Greetings from Glen Allen!
AI has been all over my news feed lately. AI Agents are about to take over all of white-collar work. People are using AI to flood the market with novels. Maybe we’re actually in the tech singularity.
I have three views:
If you haven’t been paying attention, AI can do more than you think.
Nevertheless, AI implementation is going to take longer than the tech bros think.
In the meantime, people are losing their minds.
Below, after a few bookish notes, I’ll expand on points 2 and 3. TLDR: Relax. Everything’s fine.
Until next month!
Jon
From Jon’s Substack
Three craft posts for you from the past month:
Bret Lott’s The Man Who Owned Vermont — what makes literary fiction “literary”?
The Strangeness of Leonard Michaels — discussion about his stories “Murderers” and “City Boy”
Writing Stories with Mr. Sealy — lessons on plot for fourth graders (and the rest of us)
The Elmore Leonard Podcast
I’m enjoying this and would recommend in particular the interview with mystery legend Otto Penzler and the interview with author Walter Mosley. Also of note, I missed this newish biography of Leonard last fall, C.M. Kushins’s Cooler Than Cool.
Elmore Leonard might be my spirit animal among writers: the boring suburban Dad with an enviable work ethic and an even more enviable body of wryly entertaining crime fiction.
And now to AI:
No, We’re Not in the Singularity
At least not in the sense that we’re weeks away from everything changing. If you aren’t retired, you need to keep up with what’s going on in the AI world, but the tech bros out there are all salivating over this happening:
The idea is that AI superintelligence is imminent, and once it arrives, we’re going to experience a rapid and total disruption of human life. I wouldn’t rule anything out, but if you’re feeling anxious, here are two nuggets to calm you down.
(1) “It’s toasted.”
First, let’s say every little small business applies AI to their marketing. AI copywriting, AI design, AI agents running social media ads, yadda yadda yadda.
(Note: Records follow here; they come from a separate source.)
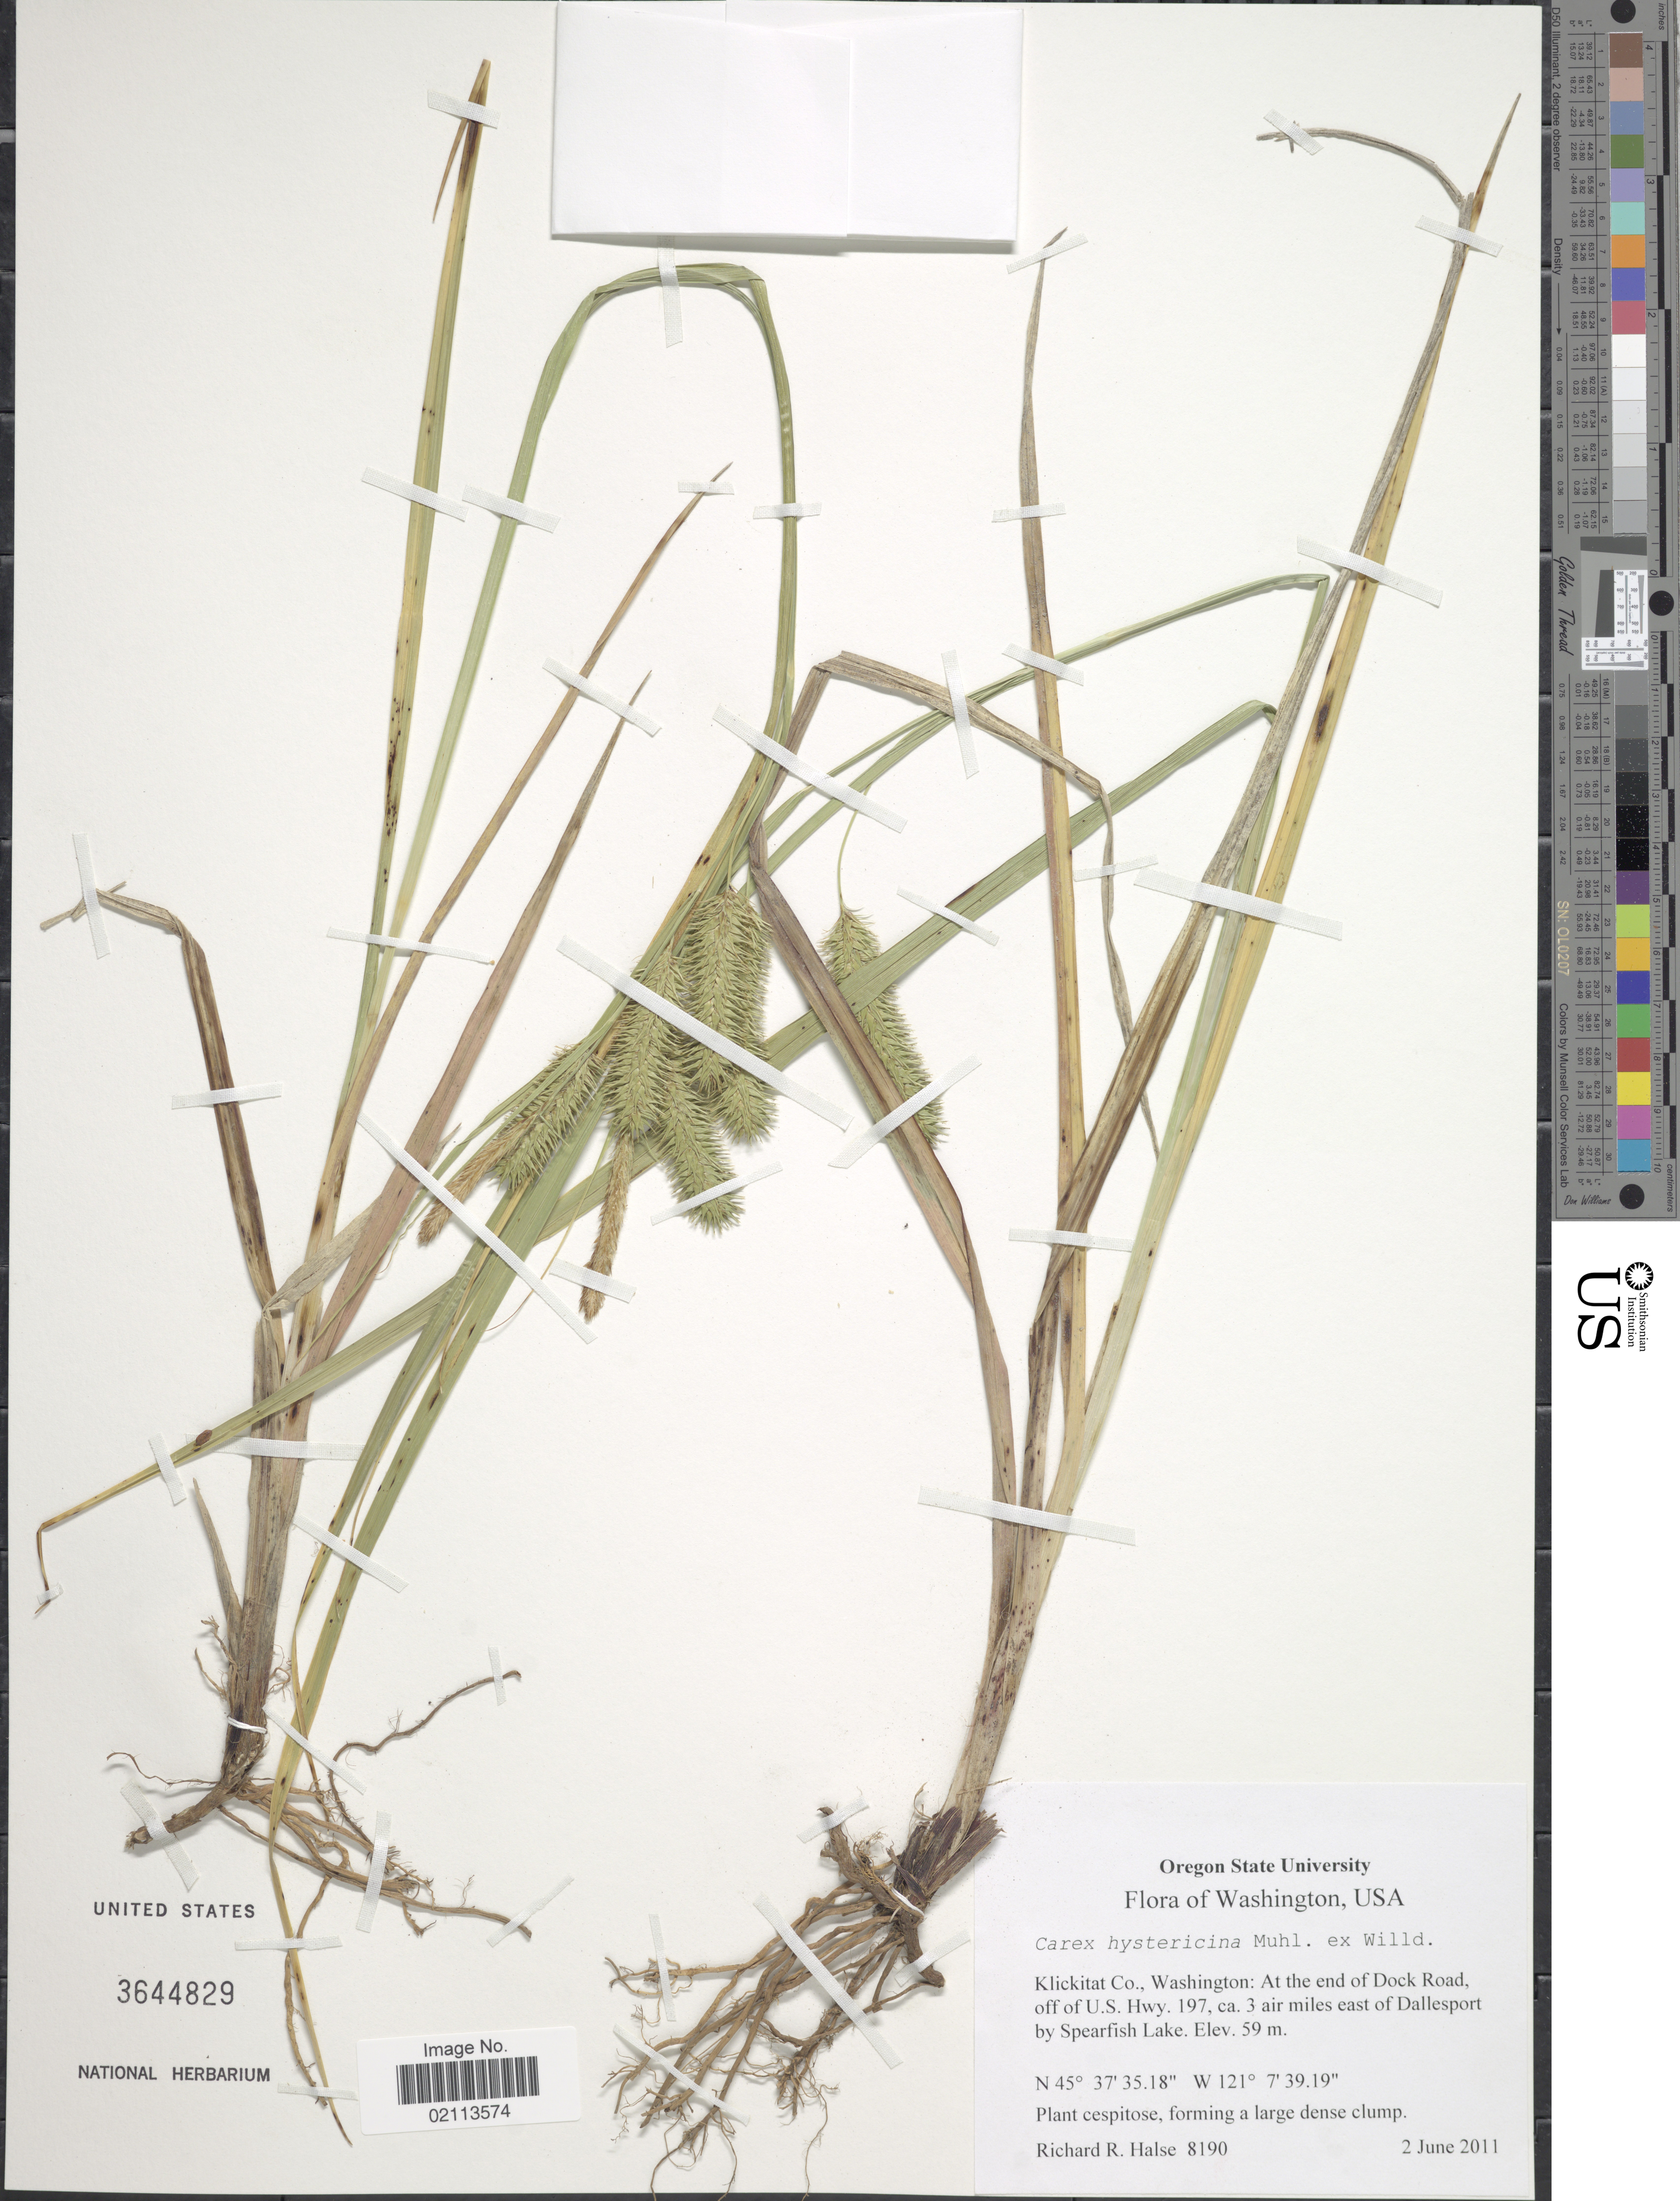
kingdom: Plantae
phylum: Tracheophyta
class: Liliopsida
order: Poales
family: Cyperaceae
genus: Carex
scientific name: Carex hystericina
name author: Muhl. ex Willd.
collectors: R. Halse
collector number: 8190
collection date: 2011-06-02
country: United States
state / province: Washington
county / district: Klickitat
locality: Klickitat Co.: At the end of Dock Road, off of U.S. Hwy. 197, ca. 3 air miles east of Dallesport by Spearfish Lake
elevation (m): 59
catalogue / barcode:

Every plumber, every landscape business, every restaurant: Let’s say they hand over all of their digital marketing to AI overnight. What next?
In the first episode of Mad Men, Don Draper is tasked with coming up with an ad campaign for Lucky Strike cigarettes. The rub is that new medical information has come out suggesting cigarettes are terrible for you, so how are you supposed to advertise around that?
Don is stumped until one of the executives says, “At least we’re all in the same boat.” Meaning, all the tobacco companies had the same problem, which Don realizes means none of them have the problem. They’re free to ignore the medical news altogether, and he comes up with the ad campaign “It’s toasted.”
Likewise, if every business suddenly leans on AI for marketing, where’s the competitive advantage? AI for Plumber A can’t out-think AI for Plumber B, so the advantage will go to the marketer who thinks outside the AI.
(2) AI as PowerPoint
My longstanding position on AI, at least where I sit as a writer, is that LLMs are like the invention of PowerPoint.
A generation ago, graphic designers spent gobs of time illustrating pie charts for corporate presentations. Then along comes PowerPoint and — boom! No need to pay an illustrator to do that anymore.
Rather than wiping out graphic designers and illustrators, however, PowerPoint ushered in a new era of design, where graphic artists could spend their time thinking about more important tasks than financial pie charts.
There’s going to be no shortage of work even after AI starts automating the tasks we do today. The transition might be rocky, but “work” is human. No matter how much we automate, there’s always going to be more work.
“But what are my children going to do?”
When I was my children’s age, my parents could not have envisioned the work I do today. What of it? I figured it out, and our children are going to figure it out, too.
Meanwhile, People Are Losing Their Minds
Which brings me to this post I saw recently on X, where tech-adjacent bro Jason Crawford wrote:
The question of AI personhood may be the most important question of the 21st century.
Getting it wrong in either direction would be an epic disaster: False negative → we become history’s greatest slave-drivers. False positive → we cede the future to p-zombies.
Let me stop you right there.
There is no question of AI personhood.
AI is not — and never will be — sentient. AI bots and agents aren’t people, not even in the Mitt Romney “corporations are people” sense. AI is a tool, and its creators and/or users are accountable for its activities, same as if it were an automobile.
The fact that “AI personhood” is being brought up at all is evidence that people still pose the greatest risk for humanity on this side of eternity.